EXERCISE INSTRUCTIONS
Format the lines of the entries below, from the line with "class: Dacrymycetes" to the line with "order: Pottiales", as a numbered list, including both of those lines and leaving out any blank lines.
____
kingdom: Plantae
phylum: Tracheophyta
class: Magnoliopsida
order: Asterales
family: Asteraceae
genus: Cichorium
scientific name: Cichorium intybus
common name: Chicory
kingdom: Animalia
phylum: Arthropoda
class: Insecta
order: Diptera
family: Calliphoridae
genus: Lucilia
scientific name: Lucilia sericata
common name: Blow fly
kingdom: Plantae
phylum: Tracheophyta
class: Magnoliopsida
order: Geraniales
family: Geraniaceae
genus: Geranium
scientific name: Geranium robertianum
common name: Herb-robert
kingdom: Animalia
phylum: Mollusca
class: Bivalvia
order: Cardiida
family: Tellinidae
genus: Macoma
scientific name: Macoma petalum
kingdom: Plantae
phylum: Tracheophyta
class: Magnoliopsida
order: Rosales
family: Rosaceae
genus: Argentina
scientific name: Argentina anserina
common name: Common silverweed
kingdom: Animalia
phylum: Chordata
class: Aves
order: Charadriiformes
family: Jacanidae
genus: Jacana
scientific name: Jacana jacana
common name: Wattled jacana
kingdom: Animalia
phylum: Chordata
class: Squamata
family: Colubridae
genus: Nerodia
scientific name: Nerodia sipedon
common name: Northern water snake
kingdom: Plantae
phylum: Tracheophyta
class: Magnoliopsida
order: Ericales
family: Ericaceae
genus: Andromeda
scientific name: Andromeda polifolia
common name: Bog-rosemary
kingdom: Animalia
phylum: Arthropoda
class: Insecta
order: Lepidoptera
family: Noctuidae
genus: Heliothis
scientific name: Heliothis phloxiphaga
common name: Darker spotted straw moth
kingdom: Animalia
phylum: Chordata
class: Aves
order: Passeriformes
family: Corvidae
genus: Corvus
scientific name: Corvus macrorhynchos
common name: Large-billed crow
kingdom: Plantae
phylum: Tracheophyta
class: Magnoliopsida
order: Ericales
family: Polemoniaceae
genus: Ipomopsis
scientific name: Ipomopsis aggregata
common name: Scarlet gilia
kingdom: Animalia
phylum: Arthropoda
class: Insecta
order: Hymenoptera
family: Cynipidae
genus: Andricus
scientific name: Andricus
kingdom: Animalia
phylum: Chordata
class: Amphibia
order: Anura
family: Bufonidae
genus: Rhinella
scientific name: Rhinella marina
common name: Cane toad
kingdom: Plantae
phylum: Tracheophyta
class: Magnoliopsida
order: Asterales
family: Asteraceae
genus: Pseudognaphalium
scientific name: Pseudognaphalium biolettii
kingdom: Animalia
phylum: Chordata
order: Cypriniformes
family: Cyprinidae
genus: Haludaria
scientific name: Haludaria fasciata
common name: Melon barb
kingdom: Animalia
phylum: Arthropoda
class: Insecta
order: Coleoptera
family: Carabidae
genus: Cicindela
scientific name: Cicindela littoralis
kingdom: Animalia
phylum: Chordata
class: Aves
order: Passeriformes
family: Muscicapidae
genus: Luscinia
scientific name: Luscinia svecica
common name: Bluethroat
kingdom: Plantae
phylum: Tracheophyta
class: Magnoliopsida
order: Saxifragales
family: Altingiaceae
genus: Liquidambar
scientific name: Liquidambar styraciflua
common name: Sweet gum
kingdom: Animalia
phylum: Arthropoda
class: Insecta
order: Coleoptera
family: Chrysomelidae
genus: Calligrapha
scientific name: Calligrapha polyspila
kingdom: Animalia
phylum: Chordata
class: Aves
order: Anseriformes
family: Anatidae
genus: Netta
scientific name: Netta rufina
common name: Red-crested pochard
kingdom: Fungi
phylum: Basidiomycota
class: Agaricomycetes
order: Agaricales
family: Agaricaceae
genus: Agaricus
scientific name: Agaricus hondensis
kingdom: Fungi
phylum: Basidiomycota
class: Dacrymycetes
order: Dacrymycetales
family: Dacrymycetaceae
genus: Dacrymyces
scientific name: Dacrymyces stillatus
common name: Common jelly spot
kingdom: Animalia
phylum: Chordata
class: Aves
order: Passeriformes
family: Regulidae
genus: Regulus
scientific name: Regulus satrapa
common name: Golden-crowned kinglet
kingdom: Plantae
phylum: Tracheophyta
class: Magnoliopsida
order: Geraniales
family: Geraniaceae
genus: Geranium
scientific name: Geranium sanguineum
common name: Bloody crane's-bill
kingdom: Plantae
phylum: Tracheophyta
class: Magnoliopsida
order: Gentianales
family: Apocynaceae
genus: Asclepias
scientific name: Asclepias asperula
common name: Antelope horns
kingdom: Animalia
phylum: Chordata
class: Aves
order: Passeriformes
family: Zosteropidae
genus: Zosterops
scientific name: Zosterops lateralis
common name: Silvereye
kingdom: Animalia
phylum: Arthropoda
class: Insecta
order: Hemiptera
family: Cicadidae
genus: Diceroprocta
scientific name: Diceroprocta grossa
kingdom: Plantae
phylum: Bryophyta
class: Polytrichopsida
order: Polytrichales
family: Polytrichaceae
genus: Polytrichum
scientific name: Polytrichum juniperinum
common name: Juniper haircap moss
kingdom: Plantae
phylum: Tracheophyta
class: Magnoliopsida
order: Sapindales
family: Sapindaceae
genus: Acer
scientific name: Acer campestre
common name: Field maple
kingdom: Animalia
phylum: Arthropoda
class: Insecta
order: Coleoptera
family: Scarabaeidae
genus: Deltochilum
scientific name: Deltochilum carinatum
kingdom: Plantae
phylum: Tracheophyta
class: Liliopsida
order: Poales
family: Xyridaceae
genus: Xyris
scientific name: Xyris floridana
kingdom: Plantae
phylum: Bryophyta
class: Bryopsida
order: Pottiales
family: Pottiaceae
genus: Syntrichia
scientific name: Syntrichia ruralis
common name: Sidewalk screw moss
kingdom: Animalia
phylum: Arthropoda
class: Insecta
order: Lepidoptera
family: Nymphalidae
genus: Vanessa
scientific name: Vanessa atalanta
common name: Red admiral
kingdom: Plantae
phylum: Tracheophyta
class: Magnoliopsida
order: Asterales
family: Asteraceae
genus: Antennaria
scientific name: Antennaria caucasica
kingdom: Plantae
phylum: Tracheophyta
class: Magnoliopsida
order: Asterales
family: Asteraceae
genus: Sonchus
____
COMPLETE RESPONSE
1. class: Dacrymycetes
2. order: Dacrymycetales
3. family: Dacrymycetaceae
4. genus: Dacrymyces
5. scientific name: Dacrymyces stillatus
6. common name: Common jelly spot
7. kingdom: Animalia
8. phylum: Chordata
9. class: Aves
10. order: Passeriformes
11. family: Regulidae
12. genus: Regulus
13. scientific name: Regulus satrapa
14. common name: Golden-crowned kinglet
15. kingdom: Plantae
16. phylum: Tracheophyta
17. class: Magnoliopsida
18. order: Geraniales
19. family: Geraniaceae
20. genus: Geranium
21. scientific name: Geranium sanguineum
22. common name: Bloody crane's-bill
23. kingdom: Plantae
24. phylum: Tracheophyta
25. class: Magnoliopsida
26. order: Gentianales
27. family: Apocynaceae
28. genus: Asclepias
29. scientific name: Asclepias asperula
30. common name: Antelope horns
31. kingdom: Animalia
32. phylum: Chordata
33. class: Aves
34. order: Passeriformes
35. family: Zosteropidae
36. genus: Zosterops
37. scientific name: Zosterops lateralis
38. common name: Silvereye
39. kingdom: Animalia
40. phylum: Arthropoda
41. class: Insecta
42. order: Hemiptera
43. family: Cicadidae
44. genus: Diceroprocta
45. scientific name: Diceroprocta grossa
46. kingdom: Plantae
47. phylum: Bryophyta
48. class: Polytrichopsida
49. order: Polytrichales
50. family: Polytrichaceae
51. genus: Polytrichum
52. scientific name: Polytrichum juniperinum
53. common name: Juniper haircap moss
54. kingdom: Plantae
55. phylum: Tracheophyta
56. class: Magnoliopsida
57. order: Sapindales
58. family: Sapindaceae
59. genus: Acer
60. scientific name: Acer campestre
61. common name: Field maple
62. kingdom: Animalia
63. phylum: Arthropoda
64. class: Insecta
65. order: Coleoptera
66. family: Scarabaeidae
67. genus: Deltochilum
68. scientific name: Deltochilum carinatum
69. kingdom: Plantae
70. phylum: Tracheophyta
71. class: Liliopsida
72. order: Poales
73. family: Xyridaceae
74. genus: Xyris
75. scientific name: Xyris floridana
76. kingdom: Plantae
77. phylum: Bryophyta
78. class: Bryopsida
79. order: Pottiales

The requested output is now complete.